Pick rclone→Drive for minimum friction; Gitea releases if you want hard versioning and
to keep Drive small.
### Notebook changes either way
- Clone repo to **ephemeral `/content`** (fast), not Drive. Persist only datasets +
checkpoints.
- Drop Option A (no Colab generation) and Option B (no browser upload). One "sync
dataset version" cell instead.
- Train reads shards via a streaming `.jsonl.zst` loader (apply per-source sampling
weights + eval-bucket balancing here). Keep burst-train + Drive checkpoints + `.nbai`
export.
---
## Resulting workflow
```
LOCAL (9800X3D / RTX5070) COLAB (GPU)
───────────────────────── ───────────
import Lichess eval DB ─┐
self-play with net_vN ─┼─► label ─► dedup ─► write new shard(s) ─► manifest++
tactical / random ─┘ │
rclone copy ────────┘
datasets/ → Drive
│ (only new shards move)
sync version → copy missing shards → train (GPU)
export .nbai
place in src/main/resources/, rebuild native image
```
## Build order
1. **Shard format + manifest** in `dataset.py`: write/read `shards/*.jsonl.zst` +
`manifest.json`; dedup-across-shards on build; provenance per shard.
2. **Streaming `.zst` dataloader** in `train.py`: read shards, apply per-source weights
and eval-bucket balancing.
3. **Self-play generator** in `src/`: NNUEBot/Stockfish self-play → positions → local
Stockfish label → new shard.

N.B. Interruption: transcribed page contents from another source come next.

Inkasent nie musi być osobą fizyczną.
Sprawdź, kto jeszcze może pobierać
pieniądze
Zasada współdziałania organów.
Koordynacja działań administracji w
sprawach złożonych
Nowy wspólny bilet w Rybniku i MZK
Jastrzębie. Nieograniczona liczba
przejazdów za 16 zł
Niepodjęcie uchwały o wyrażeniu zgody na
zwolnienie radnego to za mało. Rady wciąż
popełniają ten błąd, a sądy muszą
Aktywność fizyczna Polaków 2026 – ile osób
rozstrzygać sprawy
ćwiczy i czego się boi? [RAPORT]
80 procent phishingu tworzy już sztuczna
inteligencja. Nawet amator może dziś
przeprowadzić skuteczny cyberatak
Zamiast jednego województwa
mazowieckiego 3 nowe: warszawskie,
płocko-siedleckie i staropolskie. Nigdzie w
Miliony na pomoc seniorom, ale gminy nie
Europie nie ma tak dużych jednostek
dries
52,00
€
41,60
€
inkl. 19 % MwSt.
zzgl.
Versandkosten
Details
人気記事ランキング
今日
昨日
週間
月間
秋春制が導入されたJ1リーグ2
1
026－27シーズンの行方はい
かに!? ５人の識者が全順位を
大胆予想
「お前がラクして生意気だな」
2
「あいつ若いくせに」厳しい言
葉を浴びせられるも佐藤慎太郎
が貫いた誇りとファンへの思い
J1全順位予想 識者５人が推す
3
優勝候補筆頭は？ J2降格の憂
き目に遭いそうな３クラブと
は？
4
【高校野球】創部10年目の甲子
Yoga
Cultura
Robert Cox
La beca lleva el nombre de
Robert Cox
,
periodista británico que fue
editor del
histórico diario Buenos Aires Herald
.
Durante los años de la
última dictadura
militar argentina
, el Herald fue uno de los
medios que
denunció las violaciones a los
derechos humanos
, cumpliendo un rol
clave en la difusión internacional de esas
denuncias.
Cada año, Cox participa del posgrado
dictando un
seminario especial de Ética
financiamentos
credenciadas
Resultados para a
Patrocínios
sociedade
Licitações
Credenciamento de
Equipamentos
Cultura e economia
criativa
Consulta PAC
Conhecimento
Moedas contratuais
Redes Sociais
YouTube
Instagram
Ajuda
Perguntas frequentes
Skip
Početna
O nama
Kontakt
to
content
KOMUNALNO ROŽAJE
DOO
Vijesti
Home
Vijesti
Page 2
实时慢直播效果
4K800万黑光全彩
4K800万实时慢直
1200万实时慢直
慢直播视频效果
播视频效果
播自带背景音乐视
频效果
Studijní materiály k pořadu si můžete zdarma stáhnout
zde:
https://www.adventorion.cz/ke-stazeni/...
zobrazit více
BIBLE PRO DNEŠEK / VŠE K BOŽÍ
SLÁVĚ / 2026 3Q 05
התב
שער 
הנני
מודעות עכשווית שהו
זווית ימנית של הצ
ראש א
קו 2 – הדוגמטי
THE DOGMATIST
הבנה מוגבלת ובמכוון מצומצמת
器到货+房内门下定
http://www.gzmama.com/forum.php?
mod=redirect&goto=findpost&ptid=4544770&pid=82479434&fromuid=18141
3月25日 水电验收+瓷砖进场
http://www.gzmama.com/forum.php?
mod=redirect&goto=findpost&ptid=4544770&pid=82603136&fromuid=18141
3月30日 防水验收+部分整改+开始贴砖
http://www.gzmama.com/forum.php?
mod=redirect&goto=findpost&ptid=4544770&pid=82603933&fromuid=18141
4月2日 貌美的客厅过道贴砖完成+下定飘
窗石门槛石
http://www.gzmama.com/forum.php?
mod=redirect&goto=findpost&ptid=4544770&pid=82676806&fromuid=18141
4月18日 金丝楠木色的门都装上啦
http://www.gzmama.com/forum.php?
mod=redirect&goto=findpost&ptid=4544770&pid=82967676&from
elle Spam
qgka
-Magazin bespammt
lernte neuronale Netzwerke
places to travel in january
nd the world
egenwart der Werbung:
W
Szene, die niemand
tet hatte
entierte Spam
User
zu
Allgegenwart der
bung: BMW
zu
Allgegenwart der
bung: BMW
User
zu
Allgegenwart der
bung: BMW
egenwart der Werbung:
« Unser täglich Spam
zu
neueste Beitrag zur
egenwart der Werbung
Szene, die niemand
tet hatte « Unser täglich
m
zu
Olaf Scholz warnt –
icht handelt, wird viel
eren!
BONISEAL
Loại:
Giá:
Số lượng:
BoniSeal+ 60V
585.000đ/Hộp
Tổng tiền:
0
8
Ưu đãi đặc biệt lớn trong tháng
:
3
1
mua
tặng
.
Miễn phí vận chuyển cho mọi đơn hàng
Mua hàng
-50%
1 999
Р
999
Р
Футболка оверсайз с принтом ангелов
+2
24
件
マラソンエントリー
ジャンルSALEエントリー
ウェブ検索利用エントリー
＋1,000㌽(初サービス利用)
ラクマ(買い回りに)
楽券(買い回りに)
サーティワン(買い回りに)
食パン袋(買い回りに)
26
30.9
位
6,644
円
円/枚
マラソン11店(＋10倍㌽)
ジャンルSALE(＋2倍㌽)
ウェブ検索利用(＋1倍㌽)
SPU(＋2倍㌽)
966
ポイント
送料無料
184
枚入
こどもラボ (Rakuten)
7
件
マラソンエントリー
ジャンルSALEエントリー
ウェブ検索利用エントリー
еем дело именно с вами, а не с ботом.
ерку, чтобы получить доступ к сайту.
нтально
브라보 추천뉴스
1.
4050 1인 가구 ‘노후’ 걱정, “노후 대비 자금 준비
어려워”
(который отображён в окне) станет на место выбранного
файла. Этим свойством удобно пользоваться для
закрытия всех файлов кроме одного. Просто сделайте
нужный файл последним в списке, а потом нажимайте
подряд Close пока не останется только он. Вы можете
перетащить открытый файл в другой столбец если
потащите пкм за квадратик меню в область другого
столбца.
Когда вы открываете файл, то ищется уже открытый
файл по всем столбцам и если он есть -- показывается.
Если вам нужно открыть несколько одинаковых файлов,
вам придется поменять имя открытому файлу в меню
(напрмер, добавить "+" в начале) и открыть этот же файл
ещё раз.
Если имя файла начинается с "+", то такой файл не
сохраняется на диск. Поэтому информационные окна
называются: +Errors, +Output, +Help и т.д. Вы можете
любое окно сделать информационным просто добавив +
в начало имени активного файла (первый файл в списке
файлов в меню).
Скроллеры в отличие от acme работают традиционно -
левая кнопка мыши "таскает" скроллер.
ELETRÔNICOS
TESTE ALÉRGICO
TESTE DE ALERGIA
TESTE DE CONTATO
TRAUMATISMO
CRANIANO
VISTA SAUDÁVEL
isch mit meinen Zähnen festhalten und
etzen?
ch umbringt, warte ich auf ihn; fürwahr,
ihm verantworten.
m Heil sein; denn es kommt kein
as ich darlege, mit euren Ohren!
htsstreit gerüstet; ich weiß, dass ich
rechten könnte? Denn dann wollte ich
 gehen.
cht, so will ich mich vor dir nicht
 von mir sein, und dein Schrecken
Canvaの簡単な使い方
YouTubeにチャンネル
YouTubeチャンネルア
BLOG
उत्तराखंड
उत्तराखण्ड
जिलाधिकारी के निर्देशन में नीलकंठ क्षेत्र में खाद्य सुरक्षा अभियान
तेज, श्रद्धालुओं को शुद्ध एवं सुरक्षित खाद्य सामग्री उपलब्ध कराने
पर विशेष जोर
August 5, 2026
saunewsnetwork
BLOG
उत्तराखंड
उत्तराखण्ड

This is the scaling engine.
4. **`dataset_sync.py`**: `push` (rclone→Drive or Gitea upload) / `pull` (cache-aware).
5. **Notebook rewrite**: ephemeral clone, single sync cell, weighted streaming loader.
6. Wire `lichess_importer.py` as the backbone shard source.
## Open decisions
- **Transfer backend** — rclone→Drive (easiest, recommended) vs Gitea releases (hard
versioning).
- **Self-play opponent** — NNUEBot vs itself (own distribution) vs vs-Stockfish
(stronger, more decisive games). Likely a mix.
- **Backbone/self-play ratio** — start ~60/30/10 (lichess/selfplay/tactical), tune by
measured strength.
- **Shard size** — 50k vs 100k positions/shard (transfer granularity vs file count).